A GPU node including: A server terminal, the server terminal includes the device according to any one of request items 1 to 8; at least one client, each client comprising the apparatus of claim 9; and At least one GPU hardware.

A method for executing an application program, the method is applied to a server in a GPU node, wherein at least one GPU hardware is deployed in the GPU node, the method includes: An application programming interface instruction execution request is received from the client, and the application programming interface instruction execution request includes the first version information of the application programming interface specified in the dynamic link library required for the execution of the application program, and the first version information is a response to the Acquired by the client when it detects that the application is activated and executed; Based on the application programming interface adaptation strategy, the application programming interface adaptation process is performed according to the first version information and the second version information of the application programming interface, and the second version information is the at least one version installed on the server.
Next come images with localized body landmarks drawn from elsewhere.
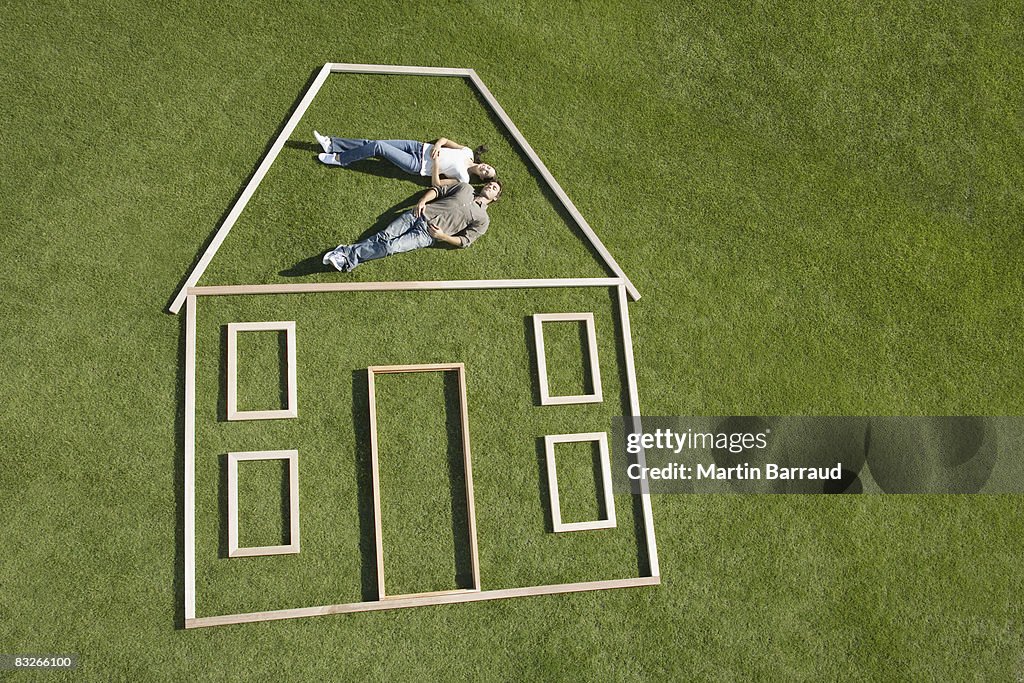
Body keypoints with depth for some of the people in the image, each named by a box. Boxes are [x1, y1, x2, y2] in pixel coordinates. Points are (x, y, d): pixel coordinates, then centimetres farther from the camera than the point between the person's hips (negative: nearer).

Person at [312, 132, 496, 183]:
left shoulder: (464, 178, -12)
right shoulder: (468, 152, 5)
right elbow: (444, 139, 10)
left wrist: (435, 163, -17)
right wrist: (437, 146, -9)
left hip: (417, 165, -6)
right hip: (419, 148, 6)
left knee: (378, 147, -17)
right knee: (374, 143, -4)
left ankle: (338, 159, 0)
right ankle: (331, 144, 5)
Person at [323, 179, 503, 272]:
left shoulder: (482, 219, 8)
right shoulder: (466, 188, 20)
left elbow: (464, 241, 1)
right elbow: (437, 190, 19)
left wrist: (442, 236, -12)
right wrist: (422, 201, 0)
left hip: (427, 234, -3)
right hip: (419, 215, 4)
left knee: (390, 247, -22)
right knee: (384, 236, -16)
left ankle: (349, 258, -26)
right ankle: (344, 251, -22)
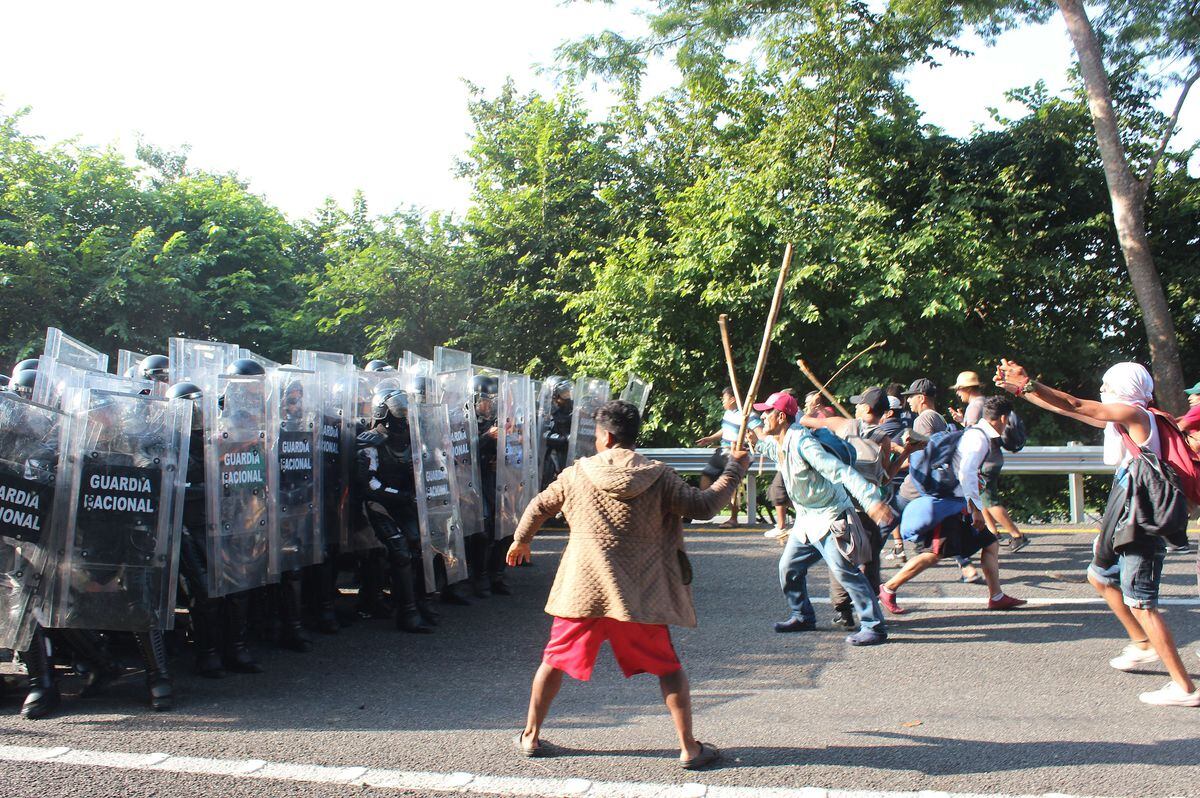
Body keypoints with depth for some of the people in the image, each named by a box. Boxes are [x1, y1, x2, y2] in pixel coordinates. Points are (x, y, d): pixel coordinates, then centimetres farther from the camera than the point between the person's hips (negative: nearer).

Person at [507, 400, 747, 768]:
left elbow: (539, 506, 16)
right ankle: (690, 749, 14)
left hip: (581, 589, 1)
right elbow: (702, 505, -3)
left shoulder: (576, 473, 2)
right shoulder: (658, 476, -5)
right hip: (638, 593, -1)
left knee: (555, 661, 19)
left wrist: (521, 541, 35)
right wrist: (735, 467, 10)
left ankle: (530, 736, 28)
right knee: (668, 668, 13)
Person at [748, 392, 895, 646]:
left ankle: (874, 627, -4)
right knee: (789, 567, 12)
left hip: (829, 517, -9)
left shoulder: (801, 443, -24)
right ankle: (803, 617, 29)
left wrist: (870, 499, -41)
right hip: (806, 520, 9)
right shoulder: (778, 444, 4)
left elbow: (840, 471, -32)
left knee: (845, 571, -11)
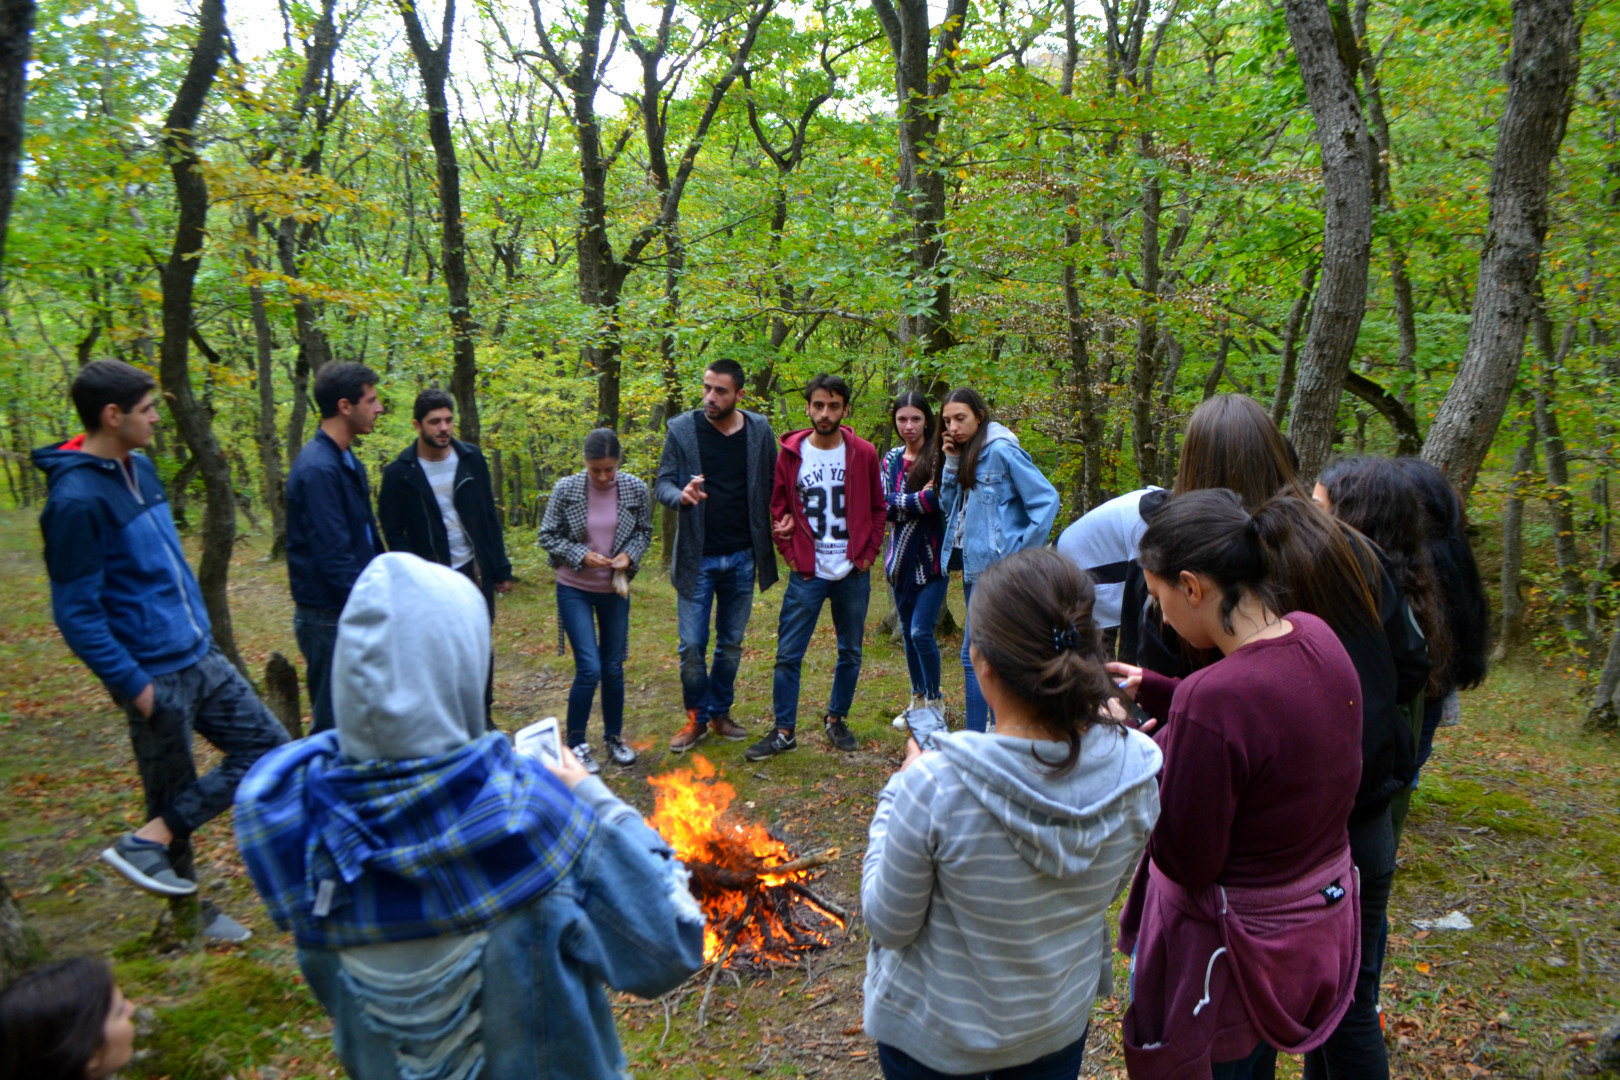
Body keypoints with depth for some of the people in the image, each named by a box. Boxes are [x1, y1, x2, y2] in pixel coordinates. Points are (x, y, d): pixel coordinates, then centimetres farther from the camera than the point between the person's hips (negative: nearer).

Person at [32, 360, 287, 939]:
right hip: (155, 675, -8)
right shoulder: (76, 498, -19)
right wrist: (131, 683, -17)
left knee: (270, 745, 8)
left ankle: (154, 838, 12)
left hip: (200, 656, 8)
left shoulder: (140, 468, 8)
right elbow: (76, 613, -17)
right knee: (173, 791, 5)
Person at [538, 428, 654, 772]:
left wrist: (629, 555, -13)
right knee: (589, 669, -8)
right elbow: (548, 536, -4)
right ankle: (576, 743, 12)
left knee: (614, 668, 11)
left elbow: (644, 532, 6)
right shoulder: (566, 489, -11)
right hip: (574, 590, -2)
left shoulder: (635, 489, -6)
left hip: (615, 590, 3)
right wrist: (581, 555, -18)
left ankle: (614, 737, 31)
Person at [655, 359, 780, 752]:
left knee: (731, 643, 13)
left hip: (742, 558, 2)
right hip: (697, 557, -2)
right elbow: (662, 484, -5)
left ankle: (720, 712, 30)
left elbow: (774, 485, 5)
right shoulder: (682, 429, -4)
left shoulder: (760, 431, 0)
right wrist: (681, 496, -28)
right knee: (692, 646, 0)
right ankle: (697, 717, 20)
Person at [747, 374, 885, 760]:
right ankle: (784, 732, 11)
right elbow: (777, 509, 6)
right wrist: (789, 554, -2)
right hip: (807, 574, -1)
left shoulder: (864, 454, 0)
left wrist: (868, 554, 0)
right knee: (788, 655, 0)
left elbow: (877, 509, 8)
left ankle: (836, 720, 30)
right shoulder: (790, 454, -1)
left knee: (850, 653, 12)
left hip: (853, 574, 1)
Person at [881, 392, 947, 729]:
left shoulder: (939, 455, -8)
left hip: (933, 557, -5)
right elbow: (885, 506, -2)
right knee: (907, 633, 13)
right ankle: (918, 700, 28)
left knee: (922, 631, -10)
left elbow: (942, 501, -18)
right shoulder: (891, 459, 8)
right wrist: (921, 497, -15)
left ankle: (935, 702, 9)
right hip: (901, 557, 6)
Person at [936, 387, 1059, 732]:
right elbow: (950, 506, 11)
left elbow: (1047, 500, -13)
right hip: (974, 566, 9)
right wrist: (951, 463, 1)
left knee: (974, 655, -9)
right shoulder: (966, 455, 13)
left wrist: (1022, 553, -14)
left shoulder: (1001, 451, -12)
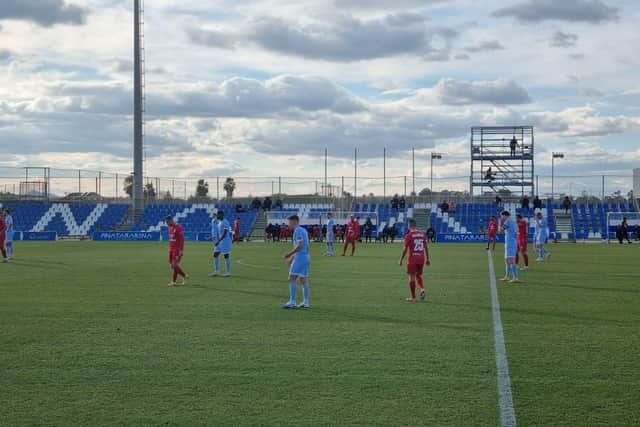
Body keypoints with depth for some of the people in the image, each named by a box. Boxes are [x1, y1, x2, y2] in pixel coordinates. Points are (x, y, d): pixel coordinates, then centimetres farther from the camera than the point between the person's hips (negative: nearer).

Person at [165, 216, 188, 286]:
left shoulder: (178, 227, -14)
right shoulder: (170, 227, 12)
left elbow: (182, 239, -16)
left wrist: (181, 250, -20)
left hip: (177, 250, -9)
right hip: (171, 249, 9)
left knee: (175, 264, -7)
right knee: (172, 264, 8)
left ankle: (173, 281, 0)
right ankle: (184, 276, 21)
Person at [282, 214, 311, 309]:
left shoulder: (298, 231, -12)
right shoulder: (303, 230, 18)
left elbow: (300, 245, -21)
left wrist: (289, 254, -15)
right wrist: (292, 257, 25)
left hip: (300, 257, -10)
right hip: (306, 257, 10)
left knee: (292, 279, -7)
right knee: (304, 280, 10)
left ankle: (292, 302, -9)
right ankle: (305, 302, 10)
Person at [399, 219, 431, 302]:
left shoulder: (408, 235, -9)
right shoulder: (422, 234, 7)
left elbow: (405, 249, -9)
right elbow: (426, 247, 9)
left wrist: (401, 260, -1)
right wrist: (427, 259, 16)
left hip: (413, 259, -5)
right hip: (421, 259, 5)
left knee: (412, 277, 2)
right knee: (418, 276, 20)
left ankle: (413, 297, 5)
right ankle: (422, 290, -4)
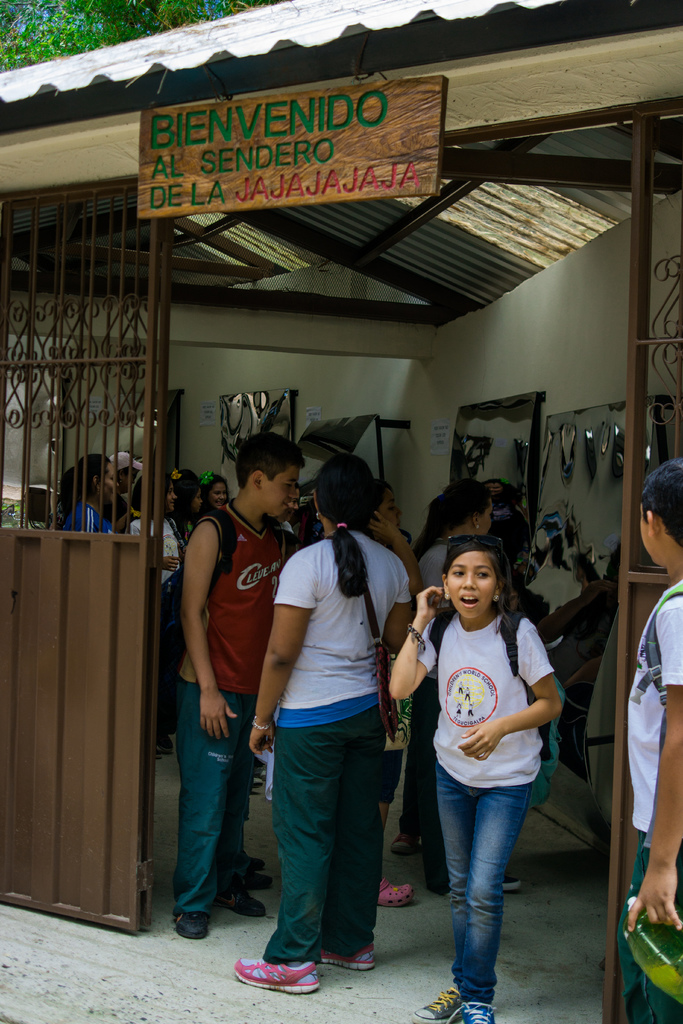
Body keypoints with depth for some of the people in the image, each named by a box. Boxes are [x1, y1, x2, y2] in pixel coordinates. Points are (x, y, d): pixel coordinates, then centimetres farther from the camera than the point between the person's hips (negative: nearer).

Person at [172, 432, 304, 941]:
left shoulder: (276, 540, 11)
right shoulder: (213, 533, -9)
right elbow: (192, 611, -11)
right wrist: (208, 689, -15)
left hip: (257, 688, 7)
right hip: (215, 688, -6)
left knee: (238, 794, 14)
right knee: (205, 798, -2)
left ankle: (230, 881, 27)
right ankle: (193, 901, 8)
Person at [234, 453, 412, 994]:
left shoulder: (307, 564, -16)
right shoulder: (391, 564, 3)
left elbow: (281, 654, -14)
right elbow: (399, 639, 12)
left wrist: (262, 717, -5)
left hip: (312, 717, -6)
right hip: (368, 709, 6)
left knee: (305, 834, 0)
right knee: (360, 828, 13)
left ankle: (294, 959, 6)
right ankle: (353, 942, 25)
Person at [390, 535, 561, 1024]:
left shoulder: (519, 633, -15)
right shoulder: (441, 631, -4)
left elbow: (551, 703, -8)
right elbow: (400, 687, -16)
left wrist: (500, 728, -22)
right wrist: (419, 623, -14)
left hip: (507, 779, -4)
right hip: (452, 771, 4)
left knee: (483, 891, -9)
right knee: (460, 887, 14)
Version information of the API in the driver of the GPU hardware; using the adapted API to access the at least one GPU hardware to execute API instructions; and Sending the execution result of the API instruction to the client.

The method of claim 11, wherein the API adaptation policy is created based on an API compatibility list of the GPU hardware.

The method according to claim 11, wherein the client and the server are located in the same device, and the communication between the client and the server is implemented by using an inter-process communication mechanism.

The method according to claim 11, wherein the client and the server are located in different devices, and the communication between the client and the server is implemented using a network protocol.

A method for executing an application program, the method is applied to a client in a GPU node in which GPU hardware is deployed, the method comprising: In response to detecting that the application program is started to execute, obtain the first version information of the application program interface specified in the dynamic link library required for the execution of the application program; Sending an API command execution request to the server in the GPU node, the API command execution request including the first version information, so as to perform API adaptation processing and application execution on the server processing; and receiving an execution result of an API command from the server, Wherein, the application program interface adaptation process is performed according to the first version information and the second version information of the application program interface based on the application program interface adaptation rule, and the application program execution process is performed using the adapted The processed API is used to access the at least one GPU hardware to execute the API instructions, and the second version information is in the driver of the at least one GPU hardware installed on the server Version information for the API.

A computing device comprising: one or more processors, and storage coupled to the one or more processors, the storage stores instructions that, when executed by the one or more processors, cause the one or more processors to perform as requested The method of any one of 11 to 14.

A machine-readable storage medium storing executable instructions that, when executed, cause the machine to perform the method of any of claims 11-14.

A computing device comprising: one or more processors, and storage coupled to the one or more processors, the storage stores instructions that, when executed by the one or more processors, cause the one or more processors to perform as requested 15 of the method.

A machine-readable storage medium storing executable instructions that, when executed, cause the machine to perform the method of claim 15.